__TASK GOAL__
Update the lines below by replacing "catalogue" with "catalog" and keeping everything else unchanged. Leave the pictures out of your answer.

__AVAILABLE DATA__
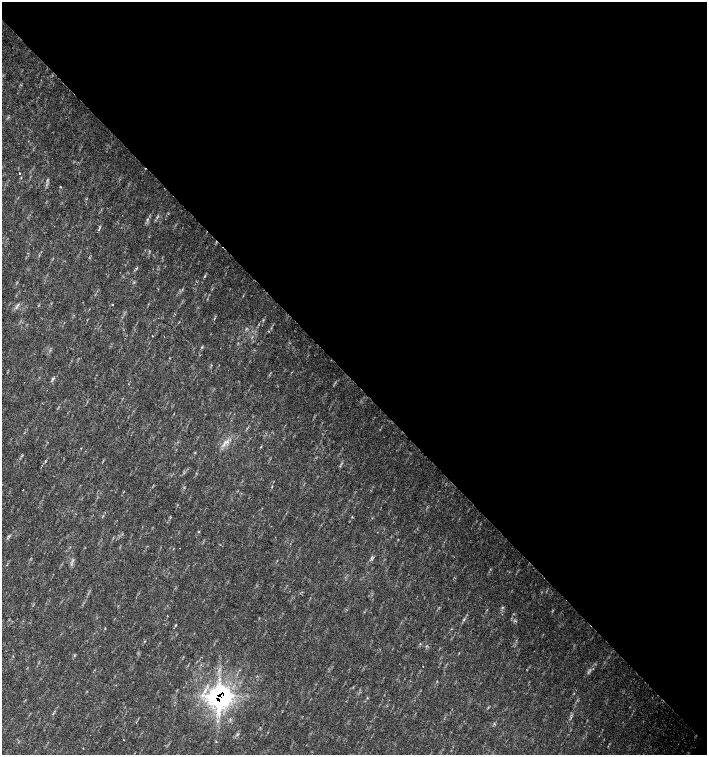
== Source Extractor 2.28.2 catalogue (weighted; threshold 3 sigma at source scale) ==
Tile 8 of 4 x 4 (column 4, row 2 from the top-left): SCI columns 4454-5862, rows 3013-4517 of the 6023 x 6029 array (HDU 1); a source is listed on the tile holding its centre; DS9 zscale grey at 2 x 2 block average (1 PNG px = mean of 2 x 2 image px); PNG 709 x 757 px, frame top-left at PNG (2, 2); no overlay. Shown black and unused: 51% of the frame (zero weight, under 2 of 3 exposures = <1% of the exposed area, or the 3 px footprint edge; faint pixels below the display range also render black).
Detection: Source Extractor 2.28.2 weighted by HDU 2 'WHT'; one run over the whole footprint, this tile lists its part. Background 0.0337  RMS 0.0041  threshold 0.0184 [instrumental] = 3 sigma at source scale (4.5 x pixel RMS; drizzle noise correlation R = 1.50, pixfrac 1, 0.0396/0.0396 arcsec/px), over >= 5 px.
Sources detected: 24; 1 too faint to see at this stretch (2 x 2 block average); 1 cosmic-ray / hot-pixel residue — not listed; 1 inside a brighter listed object's ellipse — not listed separately; the other 21 listed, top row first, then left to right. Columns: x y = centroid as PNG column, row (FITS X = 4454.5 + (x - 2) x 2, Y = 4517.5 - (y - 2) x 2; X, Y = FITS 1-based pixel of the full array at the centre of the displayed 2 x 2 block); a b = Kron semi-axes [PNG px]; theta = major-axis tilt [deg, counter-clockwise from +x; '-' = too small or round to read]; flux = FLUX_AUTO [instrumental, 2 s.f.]
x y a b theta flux
19 173 2 2 - 1.3
61 187 3 2 - 0.57
100 227 3 2 - 0.73
137 268 3 2 - 0.8
205 276 3 2 - 0.74
112 305 2 2 - 1.3
202 347 3 2 - 0.72
53 378 4 2 - 0.91
261 447 3 2 - 0.56
81 448 2 2 - 0.36
23 490 2 2 - 0.48
352 517 3 2 - 0.5
199 531 3 2 - 0.54
9 536 4 3 - 0.95
502 607 3 2 - 0.63
464 620 4 2 - 1
176 624 2 2 - 0.56
423 666 2 2 - 0.35
219 697 19 18 - 150
230 719 3 2 - 0.82
216 741 2 2 - 0.92
Overlapping masked pixels (flux is a lower limit): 1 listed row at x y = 219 697
Diffuse or blended objects may show on this block-average render without a row.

__RESPONSE__
== Source Extractor 2.28.2 catalog (weighted; threshold 3 sigma at source scale) ==
Tile 8 of 4 x 4 (column 4, row 2 from the top-left): SCI columns 4454-5862, rows 3013-4517 of the 6023 x 6029 array (HDU 1); a source is listed on the tile holding its centre; DS9 zscale grey at 2 x 2 block average (1 PNG px = mean of 2 x 2 image px); PNG 709 x 757 px, frame top-left at PNG (2, 2); no overlay. Shown black and unused: 51% of the frame (zero weight, under 2 of 3 exposures = <1% of the exposed area, or the 3 px footprint edge; faint pixels below the display range also render black).
Detection: Source Extractor 2.28.2 weighted by HDU 2 'WHT'; one run over the whole footprint, this tile lists its part. Background 0.0337  RMS 0.0041  threshold 0.0184 [instrumental] = 3 sigma at source scale (4.5 x pixel RMS; drizzle noise correlation R = 1.50, pixfrac 1, 0.0396/0.0396 arcsec/px), over >= 5 px.
Sources detected: 24; 1 too faint to see at this stretch (2 x 2 block average); 1 cosmic-ray / hot-pixel residue — not listed; 1 inside a brighter listed object's ellipse — not listed separately; the other 21 listed, top row first, then left to right. Columns: x y = centroid as PNG column, row (FITS X = 4454.5 + (x - 2) x 2, Y = 4517.5 - (y - 2) x 2; X, Y = FITS 1-based pixel of the full array at the centre of the displayed 2 x 2 block); a b = Kron semi-axes [PNG px]; theta = major-axis tilt [deg, counter-clockwise from +x; '-' = too small or round to read]; flux = FLUX_AUTO [instrumental, 2 s.f.]
x y a b theta flux
19 173 2 2 - 1.3
61 187 3 2 - 0.57
100 227 3 2 - 0.73
137 268 3 2 - 0.8
205 276 3 2 - 0.74
112 305 2 2 - 1.3
202 347 3 2 - 0.72
53 378 4 2 - 0.91
261 447 3 2 - 0.56
81 448 2 2 - 0.36
23 490 2 2 - 0.48
352 517 3 2 - 0.5
199 531 3 2 - 0.54
9 536 4 3 - 0.95
502 607 3 2 - 0.63
464 620 4 2 - 1
176 624 2 2 - 0.56
423 666 2 2 - 0.35
219 697 19 18 - 150
230 719 3 2 - 0.82
216 741 2 2 - 0.92
Overlapping masked pixels (flux is a lower limit): 1 listed row at x y = 219 697
Diffuse or blended objects may show on this block-average render without a row.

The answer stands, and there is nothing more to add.